Task input:
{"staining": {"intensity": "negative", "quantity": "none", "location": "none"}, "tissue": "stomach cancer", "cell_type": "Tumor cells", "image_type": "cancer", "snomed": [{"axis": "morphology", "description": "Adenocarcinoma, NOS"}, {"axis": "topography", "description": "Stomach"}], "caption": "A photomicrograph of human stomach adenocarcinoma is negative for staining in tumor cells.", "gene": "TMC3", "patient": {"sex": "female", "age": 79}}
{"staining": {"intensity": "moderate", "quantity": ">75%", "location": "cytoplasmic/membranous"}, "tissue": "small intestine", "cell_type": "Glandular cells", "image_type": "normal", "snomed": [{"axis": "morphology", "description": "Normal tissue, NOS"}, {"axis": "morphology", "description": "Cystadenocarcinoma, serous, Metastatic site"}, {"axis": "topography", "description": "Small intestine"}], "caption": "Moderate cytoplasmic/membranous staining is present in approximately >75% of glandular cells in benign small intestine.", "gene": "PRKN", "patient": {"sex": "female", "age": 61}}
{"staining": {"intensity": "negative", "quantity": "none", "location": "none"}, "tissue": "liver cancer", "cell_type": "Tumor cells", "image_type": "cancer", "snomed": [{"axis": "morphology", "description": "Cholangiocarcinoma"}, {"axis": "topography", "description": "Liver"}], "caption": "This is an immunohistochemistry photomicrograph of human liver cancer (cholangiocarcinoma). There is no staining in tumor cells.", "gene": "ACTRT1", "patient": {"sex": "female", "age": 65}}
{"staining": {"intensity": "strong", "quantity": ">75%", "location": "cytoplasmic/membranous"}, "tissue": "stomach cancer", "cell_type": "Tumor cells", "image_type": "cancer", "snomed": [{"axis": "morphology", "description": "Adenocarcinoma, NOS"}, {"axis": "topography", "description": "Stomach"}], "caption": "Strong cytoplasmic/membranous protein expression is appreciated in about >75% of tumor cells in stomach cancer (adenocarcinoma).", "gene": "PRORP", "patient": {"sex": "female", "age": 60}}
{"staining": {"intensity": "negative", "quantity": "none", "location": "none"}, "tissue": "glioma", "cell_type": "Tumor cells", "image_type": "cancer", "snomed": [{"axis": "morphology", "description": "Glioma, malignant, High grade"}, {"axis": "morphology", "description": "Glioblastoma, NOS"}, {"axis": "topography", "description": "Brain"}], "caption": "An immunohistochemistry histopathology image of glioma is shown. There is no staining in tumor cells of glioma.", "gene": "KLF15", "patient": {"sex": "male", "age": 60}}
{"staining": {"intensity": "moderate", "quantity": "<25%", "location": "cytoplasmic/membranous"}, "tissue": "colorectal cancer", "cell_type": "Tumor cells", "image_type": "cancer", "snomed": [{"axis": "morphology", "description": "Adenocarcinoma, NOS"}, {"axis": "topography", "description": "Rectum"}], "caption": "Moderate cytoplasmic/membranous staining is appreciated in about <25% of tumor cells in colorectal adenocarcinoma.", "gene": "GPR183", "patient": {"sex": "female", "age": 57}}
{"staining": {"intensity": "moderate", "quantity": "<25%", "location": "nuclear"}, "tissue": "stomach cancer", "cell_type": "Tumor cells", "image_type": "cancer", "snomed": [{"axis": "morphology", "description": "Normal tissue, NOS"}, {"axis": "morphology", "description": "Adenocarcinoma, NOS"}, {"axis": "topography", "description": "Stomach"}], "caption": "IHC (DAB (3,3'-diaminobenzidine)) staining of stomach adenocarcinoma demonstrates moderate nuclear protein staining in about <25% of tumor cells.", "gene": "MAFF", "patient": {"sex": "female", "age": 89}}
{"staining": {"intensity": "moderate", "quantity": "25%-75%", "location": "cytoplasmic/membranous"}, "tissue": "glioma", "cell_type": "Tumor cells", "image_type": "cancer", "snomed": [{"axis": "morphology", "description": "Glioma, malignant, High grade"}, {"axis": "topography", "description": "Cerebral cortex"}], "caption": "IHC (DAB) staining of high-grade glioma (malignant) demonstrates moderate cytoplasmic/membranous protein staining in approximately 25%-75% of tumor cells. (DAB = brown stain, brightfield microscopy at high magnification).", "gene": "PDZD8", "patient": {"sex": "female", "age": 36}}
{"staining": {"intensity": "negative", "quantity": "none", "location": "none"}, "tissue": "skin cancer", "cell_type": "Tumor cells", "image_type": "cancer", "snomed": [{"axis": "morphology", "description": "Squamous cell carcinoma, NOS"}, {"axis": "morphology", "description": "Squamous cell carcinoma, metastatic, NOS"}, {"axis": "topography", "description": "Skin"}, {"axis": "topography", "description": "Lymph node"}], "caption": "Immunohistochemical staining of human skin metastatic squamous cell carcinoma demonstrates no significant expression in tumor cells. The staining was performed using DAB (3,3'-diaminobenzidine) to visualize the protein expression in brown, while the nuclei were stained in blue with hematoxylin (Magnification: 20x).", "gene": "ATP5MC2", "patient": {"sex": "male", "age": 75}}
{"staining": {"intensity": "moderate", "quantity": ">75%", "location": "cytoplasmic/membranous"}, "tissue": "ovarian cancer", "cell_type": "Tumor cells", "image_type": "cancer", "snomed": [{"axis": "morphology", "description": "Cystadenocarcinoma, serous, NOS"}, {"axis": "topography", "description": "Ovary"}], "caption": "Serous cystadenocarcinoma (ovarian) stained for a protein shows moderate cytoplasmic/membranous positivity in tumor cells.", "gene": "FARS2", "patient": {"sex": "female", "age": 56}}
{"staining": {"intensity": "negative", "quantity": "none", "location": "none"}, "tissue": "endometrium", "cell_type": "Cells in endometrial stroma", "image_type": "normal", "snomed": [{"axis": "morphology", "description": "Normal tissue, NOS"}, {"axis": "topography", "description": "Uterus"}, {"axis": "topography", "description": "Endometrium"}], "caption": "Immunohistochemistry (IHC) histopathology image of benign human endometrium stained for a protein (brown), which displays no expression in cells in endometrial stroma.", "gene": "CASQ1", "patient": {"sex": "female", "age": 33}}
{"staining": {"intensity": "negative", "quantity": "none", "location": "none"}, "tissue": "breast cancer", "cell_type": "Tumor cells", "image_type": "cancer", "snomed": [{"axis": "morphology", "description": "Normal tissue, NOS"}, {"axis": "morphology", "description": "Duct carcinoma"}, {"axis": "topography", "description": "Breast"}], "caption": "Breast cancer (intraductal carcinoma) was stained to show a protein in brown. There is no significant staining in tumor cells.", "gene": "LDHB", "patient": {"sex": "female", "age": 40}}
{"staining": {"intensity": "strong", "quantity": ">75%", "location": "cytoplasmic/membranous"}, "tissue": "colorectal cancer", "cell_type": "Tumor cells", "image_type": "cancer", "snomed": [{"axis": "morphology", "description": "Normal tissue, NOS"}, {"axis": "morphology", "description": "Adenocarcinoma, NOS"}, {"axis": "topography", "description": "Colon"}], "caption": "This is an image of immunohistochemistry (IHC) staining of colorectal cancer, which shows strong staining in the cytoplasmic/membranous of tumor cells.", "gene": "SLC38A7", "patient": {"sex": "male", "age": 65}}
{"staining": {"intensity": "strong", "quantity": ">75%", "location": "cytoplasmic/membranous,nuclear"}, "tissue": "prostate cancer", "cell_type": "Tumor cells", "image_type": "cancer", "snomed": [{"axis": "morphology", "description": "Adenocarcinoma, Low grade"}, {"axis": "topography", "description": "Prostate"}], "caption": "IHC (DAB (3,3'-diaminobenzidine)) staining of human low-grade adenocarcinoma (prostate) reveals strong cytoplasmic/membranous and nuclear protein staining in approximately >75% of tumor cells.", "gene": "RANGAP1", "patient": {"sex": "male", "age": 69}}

Your goal: Retype the entries one by one, exactly.

Answer section:
{"staining": {"intensity": "negative", "quantity": "none", "location": "none"}, "tissue": "stomach cancer", "cell_type": "Tumor cells", "image_type": "cancer", "snomed": [{"axis": "morphology", "description": "Adenocarcinoma, NOS"}, {"axis": "topography", "description": "Stomach"}], "caption": "A photomicrograph of human stomach adenocarcinoma is negative for staining in tumor cells.", "gene": "TMC3", "patient": {"sex": "female", "age": 79}}
{"staining": {"intensity": "moderate", "quantity": ">75%", "location": "cytoplasmic/membranous"}, "tissue": "small intestine", "cell_type": "Glandular cells", "image_type": "normal", "snomed": [{"axis": "morphology", "description": "Normal tissue, NOS"}, {"axis": "morphology", "description": "Cystadenocarcinoma, serous, Metastatic site"}, {"axis": "topography", "description": "Small intestine"}], "caption": "Moderate cytoplasmic/membranous staining is present in approximately >75% of glandular cells in benign small intestine.", "gene": "PRKN", "patient": {"sex": "female", "age": 61}}
{"staining": {"intensity": "negative", "quantity": "none", "location": "none"}, "tissue": "liver cancer", "cell_type": "Tumor cells", "image_type": "cancer", "snomed": [{"axis": "morphology", "description": "Cholangiocarcinoma"}, {"axis": "topography", "description": "Liver"}], "caption": "This is an immunohistochemistry photomicrograph of human liver cancer (cholangiocarcinoma). There is no staining in tumor cells.", "gene": "ACTRT1", "patient": {"sex": "female", "age": 65}}
{"staining": {"intensity": "strong", "quantity": ">75%", "location": "cytoplasmic/membranous"}, "tissue": "stomach cancer", "cell_type": "Tumor cells", "image_type": "cancer", "snomed": [{"axis": "morphology", "description": "Adenocarcinoma, NOS"}, {"axis": "topography", "description": "Stomach"}], "caption": "Strong cytoplasmic/membranous protein expression is appreciated in about >75% of tumor cells in stomach cancer (adenocarcinoma).", "gene": "PRORP", "patient": {"sex": "female", "age": 60}}
{"staining": {"intensity": "negative", "quantity": "none", "location": "none"}, "tissue": "glioma", "cell_type": "Tumor cells", "image_type": "cancer", "snomed": [{"axis": "morphology", "description": "Glioma, malignant, High grade"}, {"axis": "morphology", "description": "Glioblastoma, NOS"}, {"axis": "topography", "description": "Brain"}], "caption": "An immunohistochemistry histopathology image of glioma is shown. There is no staining in tumor cells of glioma.", "gene": "KLF15", "patient": {"sex": "male", "age": 60}}
{"staining": {"intensity": "moderate", "quantity": "<25%", "location": "cytoplasmic/membranous"}, "tissue": "colorectal cancer", "cell_type": "Tumor cells", "image_type": "cancer", "snomed": [{"axis": "morphology", "description": "Adenocarcinoma, NOS"}, {"axis": "topography", "description": "Rectum"}], "caption": "Moderate cytoplasmic/membranous staining is appreciated in about <25% of tumor cells in colorectal adenocarcinoma.", "gene": "GPR183", "patient": {"sex": "female", "age": 57}}
{"staining": {"intensity": "moderate", "quantity": "<25%", "location": "nuclear"}, "tissue": "stomach cancer", "cell_type": "Tumor cells", "image_type": "cancer", "snomed": [{"axis": "morphology", "description": "Normal tissue, NOS"}, {"axis": "morphology", "description": "Adenocarcinoma, NOS"}, {"axis": "topography", "description": "Stomach"}], "caption": "IHC (DAB (3,3'-diaminobenzidine)) staining of stomach adenocarcinoma demonstrates moderate nuclear protein staining in about <25% of tumor cells.", "gene": "MAFF", "patient": {"sex": "female", "age": 89}}
{"staining": {"intensity": "moderate", "quantity": "25%-75%", "location": "cytoplasmic/membranous"}, "tissue": "glioma", "cell_type": "Tumor cells", "image_type": "cancer", "snomed": [{"axis": "morphology", "description": "Glioma, malignant, High grade"}, {"axis": "topography", "description": "Cerebral cortex"}], "caption": "IHC (DAB) staining of high-grade glioma (malignant) demonstrates moderate cytoplasmic/membranous protein staining in approximately 25%-75% of tumor cells. (DAB = brown stain, brightfield microscopy at high magnification).", "gene": "PDZD8", "patient": {"sex": "female", "age": 36}}
{"staining": {"intensity": "negative", "quantity": "none", "location": "none"}, "tissue": "skin cancer", "cell_type": "Tumor cells", "image_type": "cancer", "snomed": [{"axis": "morphology", "description": "Squamous cell carcinoma, NOS"}, {"axis": "morphology", "description": "Squamous cell carcinoma, metastatic, NOS"}, {"axis": "topography", "description": "Skin"}, {"axis": "topography", "description": "Lymph node"}], "caption": "Immunohistochemical staining of human skin metastatic squamous cell carcinoma demonstrates no significant expression in tumor cells. The staining was performed using DAB (3,3'-diaminobenzidine) to visualize the protein expression in brown, while the nuclei were stained in blue with hematoxylin (Magnification: 20x).", "gene": "ATP5MC2", "patient": {"sex": "male", "age": 75}}
{"staining": {"intensity": "moderate", "quantity": ">75%", "location": "cytoplasmic/membranous"}, "tissue": "ovarian cancer", "cell_type": "Tumor cells", "image_type": "cancer", "snomed": [{"axis": "morphology", "description": "Cystadenocarcinoma, serous, NOS"}, {"axis": "topography", "description": "Ovary"}], "caption": "Serous cystadenocarcinoma (ovarian) stained for a protein shows moderate cytoplasmic/membranous positivity in tumor cells.", "gene": "FARS2", "patient": {"sex": "female", "age": 56}}
{"staining": {"intensity": "negative", "quantity": "none", "location": "none"}, "tissue": "endometrium", "cell_type": "Cells in endometrial stroma", "image_type": "normal", "snomed": [{"axis": "morphology", "description": "Normal tissue, NOS"}, {"axis": "topography", "description": "Uterus"}, {"axis": "topography", "description": "Endometrium"}], "caption": "Immunohistochemistry (IHC) histopathology image of benign human endometrium stained for a protein (brown), which displays no expression in cells in endometrial stroma.", "gene": "CASQ1", "patient": {"sex": "female", "age": 33}}
{"staining": {"intensity": "negative", "quantity": "none", "location": "none"}, "tissue": "breast cancer", "cell_type": "Tumor cells", "image_type": "cancer", "snomed": [{"axis": "morphology", "description": "Normal tissue, NOS"}, {"axis": "morphology", "description": "Duct carcinoma"}, {"axis": "topography", "description": "Breast"}], "caption": "Breast cancer (intraductal carcinoma) was stained to show a protein in brown. There is no significant staining in tumor cells.", "gene": "LDHB", "patient": {"sex": "female", "age": 40}}
{"staining": {"intensity": "strong", "quantity": ">75%", "location": "cytoplasmic/membranous"}, "tissue": "colorectal cancer", "cell_type": "Tumor cells", "image_type": "cancer", "snomed": [{"axis": "morphology", "description": "Normal tissue, NOS"}, {"axis": "morphology", "description": "Adenocarcinoma, NOS"}, {"axis": "topography", "description": "Colon"}], "caption": "This is an image of immunohistochemistry (IHC) staining of colorectal cancer, which shows strong staining in the cytoplasmic/membranous of tumor cells.", "gene": "SLC38A7", "patient": {"sex": "male", "age": 65}}
{"staining": {"intensity": "strong", "quantity": ">75%", "location": "cytoplasmic/membranous,nuclear"}, "tissue": "prostate cancer", "cell_type": "Tumor cells", "image_type": "cancer", "snomed": [{"axis": "morphology", "description": "Adenocarcinoma, Low grade"}, {"axis": "topography", "description": "Prostate"}], "caption": "IHC (DAB (3,3'-diaminobenzidine)) staining of human low-grade adenocarcinoma (prostate) reveals strong cytoplasmic/membranous and nuclear protein staining in approximately >75% of tumor cells.", "gene": "RANGAP1", "patient": {"sex": "male", "age": 69}}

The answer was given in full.